--- START ---

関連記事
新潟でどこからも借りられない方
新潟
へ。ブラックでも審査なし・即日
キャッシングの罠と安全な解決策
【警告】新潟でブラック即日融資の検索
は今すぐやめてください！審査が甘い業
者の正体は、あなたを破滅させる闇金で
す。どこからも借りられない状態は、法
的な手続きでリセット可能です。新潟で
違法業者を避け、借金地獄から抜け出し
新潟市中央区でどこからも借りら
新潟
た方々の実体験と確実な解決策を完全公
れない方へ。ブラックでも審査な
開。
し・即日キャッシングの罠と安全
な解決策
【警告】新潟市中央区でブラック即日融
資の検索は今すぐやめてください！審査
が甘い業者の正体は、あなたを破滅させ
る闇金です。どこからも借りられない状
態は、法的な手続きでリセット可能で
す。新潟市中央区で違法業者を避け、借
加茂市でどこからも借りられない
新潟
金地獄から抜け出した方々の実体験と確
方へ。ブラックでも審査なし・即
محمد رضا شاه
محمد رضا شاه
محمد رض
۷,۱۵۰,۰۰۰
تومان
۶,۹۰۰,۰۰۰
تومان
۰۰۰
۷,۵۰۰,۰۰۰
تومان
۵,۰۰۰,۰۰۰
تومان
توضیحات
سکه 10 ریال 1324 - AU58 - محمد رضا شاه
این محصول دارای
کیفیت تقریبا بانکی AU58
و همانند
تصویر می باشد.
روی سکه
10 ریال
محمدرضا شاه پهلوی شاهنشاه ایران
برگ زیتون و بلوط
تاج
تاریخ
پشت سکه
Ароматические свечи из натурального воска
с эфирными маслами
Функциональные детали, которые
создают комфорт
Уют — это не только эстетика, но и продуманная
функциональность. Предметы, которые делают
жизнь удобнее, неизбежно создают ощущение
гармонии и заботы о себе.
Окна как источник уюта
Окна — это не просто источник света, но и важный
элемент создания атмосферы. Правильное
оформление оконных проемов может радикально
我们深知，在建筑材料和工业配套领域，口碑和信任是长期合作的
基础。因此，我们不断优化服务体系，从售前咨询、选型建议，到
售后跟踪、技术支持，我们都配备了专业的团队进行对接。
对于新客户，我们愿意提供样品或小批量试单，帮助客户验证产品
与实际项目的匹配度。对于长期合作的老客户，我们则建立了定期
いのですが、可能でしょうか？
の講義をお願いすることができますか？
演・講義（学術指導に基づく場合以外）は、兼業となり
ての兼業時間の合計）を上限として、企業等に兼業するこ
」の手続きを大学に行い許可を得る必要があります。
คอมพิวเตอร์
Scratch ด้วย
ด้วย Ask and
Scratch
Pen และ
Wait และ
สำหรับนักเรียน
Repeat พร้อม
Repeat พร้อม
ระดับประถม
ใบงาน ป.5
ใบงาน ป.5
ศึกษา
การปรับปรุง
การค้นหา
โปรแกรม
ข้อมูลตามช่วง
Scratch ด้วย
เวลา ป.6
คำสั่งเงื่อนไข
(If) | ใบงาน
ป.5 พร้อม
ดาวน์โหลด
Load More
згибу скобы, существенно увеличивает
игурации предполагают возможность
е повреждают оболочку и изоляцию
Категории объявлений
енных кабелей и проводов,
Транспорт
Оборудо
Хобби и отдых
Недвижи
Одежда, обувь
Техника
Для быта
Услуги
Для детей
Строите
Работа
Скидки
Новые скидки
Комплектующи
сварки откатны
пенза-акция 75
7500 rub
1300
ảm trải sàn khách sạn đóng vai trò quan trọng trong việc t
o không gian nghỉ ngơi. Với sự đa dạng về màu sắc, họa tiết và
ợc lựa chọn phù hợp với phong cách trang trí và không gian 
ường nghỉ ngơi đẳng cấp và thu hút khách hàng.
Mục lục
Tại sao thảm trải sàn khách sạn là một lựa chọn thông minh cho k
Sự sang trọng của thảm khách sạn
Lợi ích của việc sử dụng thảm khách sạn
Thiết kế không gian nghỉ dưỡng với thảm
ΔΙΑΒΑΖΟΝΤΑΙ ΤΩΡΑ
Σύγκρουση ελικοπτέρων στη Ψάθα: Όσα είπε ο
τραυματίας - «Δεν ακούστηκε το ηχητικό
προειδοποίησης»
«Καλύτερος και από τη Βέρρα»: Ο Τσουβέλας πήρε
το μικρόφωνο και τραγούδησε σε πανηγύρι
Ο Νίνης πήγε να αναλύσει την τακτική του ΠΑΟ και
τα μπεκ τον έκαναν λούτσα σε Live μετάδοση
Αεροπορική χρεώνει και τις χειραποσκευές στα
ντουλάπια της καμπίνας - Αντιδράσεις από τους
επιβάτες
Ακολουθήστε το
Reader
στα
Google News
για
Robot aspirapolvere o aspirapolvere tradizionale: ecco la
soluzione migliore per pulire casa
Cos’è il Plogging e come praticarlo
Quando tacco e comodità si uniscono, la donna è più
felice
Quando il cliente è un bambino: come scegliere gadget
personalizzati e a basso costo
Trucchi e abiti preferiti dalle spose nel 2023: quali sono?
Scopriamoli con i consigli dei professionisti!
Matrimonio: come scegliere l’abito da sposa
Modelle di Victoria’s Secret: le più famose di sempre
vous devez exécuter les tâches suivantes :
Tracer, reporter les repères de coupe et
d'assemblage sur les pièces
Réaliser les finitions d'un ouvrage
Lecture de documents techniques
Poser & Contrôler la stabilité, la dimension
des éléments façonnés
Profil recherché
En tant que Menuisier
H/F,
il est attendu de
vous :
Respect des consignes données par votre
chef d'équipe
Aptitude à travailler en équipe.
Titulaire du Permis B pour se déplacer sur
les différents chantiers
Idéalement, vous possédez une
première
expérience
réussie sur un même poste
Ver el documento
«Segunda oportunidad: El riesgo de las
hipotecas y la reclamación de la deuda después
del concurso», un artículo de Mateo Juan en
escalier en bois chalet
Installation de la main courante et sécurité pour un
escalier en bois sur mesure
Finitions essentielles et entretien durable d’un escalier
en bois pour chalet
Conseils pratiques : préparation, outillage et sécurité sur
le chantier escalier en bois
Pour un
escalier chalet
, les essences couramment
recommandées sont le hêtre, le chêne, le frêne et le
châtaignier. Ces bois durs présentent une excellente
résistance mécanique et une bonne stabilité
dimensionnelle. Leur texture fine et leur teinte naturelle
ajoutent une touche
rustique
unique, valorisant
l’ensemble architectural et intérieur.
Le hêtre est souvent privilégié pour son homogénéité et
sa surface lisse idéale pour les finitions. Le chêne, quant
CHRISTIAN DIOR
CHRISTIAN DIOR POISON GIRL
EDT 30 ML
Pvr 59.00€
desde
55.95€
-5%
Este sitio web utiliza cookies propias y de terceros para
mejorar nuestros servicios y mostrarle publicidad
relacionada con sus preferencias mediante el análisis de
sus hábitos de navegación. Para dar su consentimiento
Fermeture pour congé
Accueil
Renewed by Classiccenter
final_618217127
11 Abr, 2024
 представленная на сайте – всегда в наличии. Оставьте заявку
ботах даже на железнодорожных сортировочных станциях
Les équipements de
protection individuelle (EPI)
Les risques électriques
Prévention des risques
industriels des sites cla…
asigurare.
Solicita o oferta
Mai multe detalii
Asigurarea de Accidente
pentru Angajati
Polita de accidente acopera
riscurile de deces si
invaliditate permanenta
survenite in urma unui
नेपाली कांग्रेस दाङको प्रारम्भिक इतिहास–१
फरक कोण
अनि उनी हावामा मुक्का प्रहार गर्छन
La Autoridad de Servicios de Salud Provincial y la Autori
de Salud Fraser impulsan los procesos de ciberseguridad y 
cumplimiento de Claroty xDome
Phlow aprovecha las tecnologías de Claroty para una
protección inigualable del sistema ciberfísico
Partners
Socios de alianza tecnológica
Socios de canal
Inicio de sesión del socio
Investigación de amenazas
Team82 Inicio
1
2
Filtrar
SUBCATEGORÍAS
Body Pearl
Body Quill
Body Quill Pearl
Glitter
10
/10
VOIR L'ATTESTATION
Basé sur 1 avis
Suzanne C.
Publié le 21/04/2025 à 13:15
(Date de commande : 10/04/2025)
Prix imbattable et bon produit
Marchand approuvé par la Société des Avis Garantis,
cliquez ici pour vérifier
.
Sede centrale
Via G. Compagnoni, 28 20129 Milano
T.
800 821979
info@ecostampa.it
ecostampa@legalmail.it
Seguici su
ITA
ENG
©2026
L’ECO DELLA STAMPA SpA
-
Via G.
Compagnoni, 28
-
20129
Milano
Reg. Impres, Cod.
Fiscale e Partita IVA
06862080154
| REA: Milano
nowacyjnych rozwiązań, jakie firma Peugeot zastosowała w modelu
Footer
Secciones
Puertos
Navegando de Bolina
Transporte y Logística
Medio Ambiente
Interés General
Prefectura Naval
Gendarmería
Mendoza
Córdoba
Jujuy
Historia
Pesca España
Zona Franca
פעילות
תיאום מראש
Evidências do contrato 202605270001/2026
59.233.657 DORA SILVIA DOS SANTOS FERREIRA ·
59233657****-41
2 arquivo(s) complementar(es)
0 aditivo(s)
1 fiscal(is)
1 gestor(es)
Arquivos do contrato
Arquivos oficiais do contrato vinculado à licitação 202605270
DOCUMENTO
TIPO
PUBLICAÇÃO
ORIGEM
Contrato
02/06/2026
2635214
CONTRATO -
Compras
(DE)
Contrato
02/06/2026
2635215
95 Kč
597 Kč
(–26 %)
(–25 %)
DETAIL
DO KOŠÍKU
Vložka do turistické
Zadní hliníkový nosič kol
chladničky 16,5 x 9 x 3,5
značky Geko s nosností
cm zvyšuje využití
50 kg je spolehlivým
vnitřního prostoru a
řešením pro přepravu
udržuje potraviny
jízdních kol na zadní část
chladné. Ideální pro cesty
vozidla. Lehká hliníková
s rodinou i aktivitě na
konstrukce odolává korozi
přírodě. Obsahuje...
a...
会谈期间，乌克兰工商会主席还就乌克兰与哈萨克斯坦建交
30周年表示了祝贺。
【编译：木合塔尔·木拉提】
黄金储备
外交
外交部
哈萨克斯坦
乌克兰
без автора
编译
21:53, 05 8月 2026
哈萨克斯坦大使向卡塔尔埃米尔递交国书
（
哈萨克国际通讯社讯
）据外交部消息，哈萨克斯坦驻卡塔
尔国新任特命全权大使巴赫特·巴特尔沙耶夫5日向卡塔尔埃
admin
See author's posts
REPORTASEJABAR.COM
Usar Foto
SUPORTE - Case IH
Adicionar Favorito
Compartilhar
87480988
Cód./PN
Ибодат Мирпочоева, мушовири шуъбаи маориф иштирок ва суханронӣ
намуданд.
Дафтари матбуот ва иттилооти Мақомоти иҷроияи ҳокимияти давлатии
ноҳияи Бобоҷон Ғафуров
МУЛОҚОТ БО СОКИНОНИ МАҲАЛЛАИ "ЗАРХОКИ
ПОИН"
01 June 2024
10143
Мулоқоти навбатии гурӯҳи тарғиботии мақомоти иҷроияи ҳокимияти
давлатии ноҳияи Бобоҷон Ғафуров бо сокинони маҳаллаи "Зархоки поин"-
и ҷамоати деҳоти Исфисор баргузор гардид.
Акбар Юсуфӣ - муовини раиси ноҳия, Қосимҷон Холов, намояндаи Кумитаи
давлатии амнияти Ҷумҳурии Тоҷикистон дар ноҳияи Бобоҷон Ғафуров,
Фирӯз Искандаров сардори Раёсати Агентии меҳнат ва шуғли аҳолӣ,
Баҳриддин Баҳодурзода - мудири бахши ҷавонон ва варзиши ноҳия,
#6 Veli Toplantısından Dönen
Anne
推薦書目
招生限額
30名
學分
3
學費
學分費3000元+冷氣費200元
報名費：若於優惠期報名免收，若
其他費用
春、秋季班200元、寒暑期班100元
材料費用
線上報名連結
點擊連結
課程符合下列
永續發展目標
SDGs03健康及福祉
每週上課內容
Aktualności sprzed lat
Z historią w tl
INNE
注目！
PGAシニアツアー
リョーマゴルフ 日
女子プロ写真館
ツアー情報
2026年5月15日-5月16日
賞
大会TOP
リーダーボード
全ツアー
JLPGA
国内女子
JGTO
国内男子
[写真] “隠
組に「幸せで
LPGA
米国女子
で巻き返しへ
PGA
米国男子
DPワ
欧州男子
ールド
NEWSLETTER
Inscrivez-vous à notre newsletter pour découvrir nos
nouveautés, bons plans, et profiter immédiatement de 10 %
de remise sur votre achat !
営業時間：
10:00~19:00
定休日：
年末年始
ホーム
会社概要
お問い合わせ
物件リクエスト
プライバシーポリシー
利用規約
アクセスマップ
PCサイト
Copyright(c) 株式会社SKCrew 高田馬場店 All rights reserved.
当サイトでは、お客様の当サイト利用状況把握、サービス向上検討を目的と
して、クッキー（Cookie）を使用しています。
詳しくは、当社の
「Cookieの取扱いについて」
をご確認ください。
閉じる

--- END ---

Reproduce the data verbatim, starting at its first line and ending after the line that contains "создают комфорт", with both end lines included.

**YOUR RESPONSE**
関連記事
新潟でどこからも借りられない方
新潟
へ。ブラックでも審査なし・即日
キャッシングの罠と安全な解決策
【警告】新潟でブラック即日融資の検索
は今すぐやめてください！審査が甘い業
者の正体は、あなたを破滅させる闇金で
す。どこからも借りられない状態は、法
的な手続きでリセット可能です。新潟で
違法業者を避け、借金地獄から抜け出し
新潟市中央区でどこからも借りら
新潟
た方々の実体験と確実な解決策を完全公
れない方へ。ブラックでも審査な
開。
し・即日キャッシングの罠と安全
な解決策
【警告】新潟市中央区でブラック即日融
資の検索は今すぐやめてください！審査
が甘い業者の正体は、あなたを破滅させ
る闇金です。どこからも借りられない状
態は、法的な手続きでリセット可能で
す。新潟市中央区で違法業者を避け、借
加茂市でどこからも借りられない
新潟
金地獄から抜け出した方々の実体験と確
方へ。ブラックでも審査なし・即
محمد رضا شاه
محمد رضا شاه
محمد رض
۷,۱۵۰,۰۰۰
تومان
۶,۹۰۰,۰۰۰
تومان
۰۰۰
۷,۵۰۰,۰۰۰
تومان
۵,۰۰۰,۰۰۰
تومان
توضیحات
سکه 10 ریال 1324 - AU58 - محمد رضا شاه
این محصول دارای
کیفیت تقریبا بانکی AU58
و همانند
تصویر می باشد.
روی سکه
10 ریال
محمدرضا شاه پهلوی شاهنشاه ایران
برگ زیتون و بلوط
تاج
تاریخ
پشت سکه
Ароматические свечи из натурального воска
с эфирными маслами
Функциональные детали, которые
создают комфорт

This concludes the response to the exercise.